DISA SEMINAR

Targeting Pre-Roll Ads using Video Analytics

Speaker
Dr. Donghyuk Shin (Assistant Professor, the W. P. Carey School of Business, Arizona State University)

24 Sep 2021 Friday, 10:30 AM to 12:00 PM

Via Zoom

Abstract:
Pre-roll video ads continue to rise at an unparalleled pace, creating new opportunities and challenges. They are more immersive than conventional banner ads and must be viewed at least partially before the content video is played. On the other hand, the prevailing skippable format of pre-roll video ads that allows viewers to skip ads after five seconds generates opportunity costs for advertisers and online platforms when the ad is skipped. Against this backdrop, we propose a novel video analytics method for improving pre-roll video ad performance by extracting multi-modal (audio, video, text) properties from both video ads and content videos using deep learning and signal processing techniques, and then analyzing their effect on video ad completion. The findings indicate that the ad-content congruence in various modalities is essential in explaining viewers' ad completion. Specifically, visual congruence (i.e., celebrity overlap in ad and content) and textual congruence (i.e., topic similarity of ad and content) play important roles as viewers may shape ex-ante expectations of the congruence based on visual cues (i.e., thumbnail images) and previous experience (i.e., watched content clips from the same program) before watching the content video.

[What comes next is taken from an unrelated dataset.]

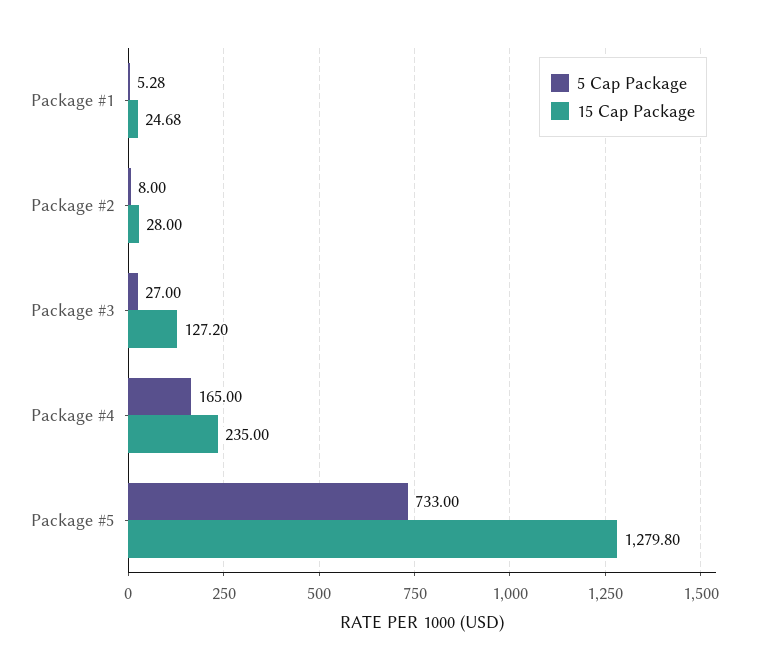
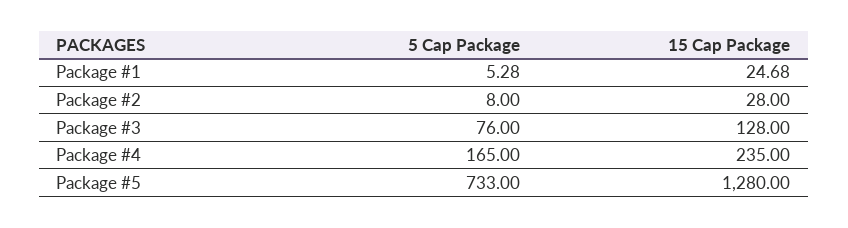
5 Cap Package, Package #3: 27 -> 76
15 Cap Package, Package #3: 127.2 -> 128
15 Cap Package, Package #5: 1279.8 -> 1280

We also discover, through predictive analyses, that video ad completion can be reliably predicted by features derived from the proposed method. Surprisingly, there is no discernible loss of predictive power when analyzing only the first five seconds of ads and content videos rather than their entire length, resulting in significant cost savings when processing large video datasets.

Bio:
Donghyuk Shin is an assistant professor in the Department of Information Systems at the W. P. Carey School of Business, Arizona State University. Prior to joining ASU, he was a machine learning scientist at Amazon Web Services and received his Ph.D. in Computer Science from the University of Texas at Austin. His main research interest lies at the intersection of machine learning and information systems focusing on leveraging ML to solve business problems and applications. He has worked on digital and mobile platforms, social networks, recommender systems, display advertising, and online markets. His work has been published in MIS Quarterly and top machine learning conferences including NeurIPS, ACM RecSys and CIKM.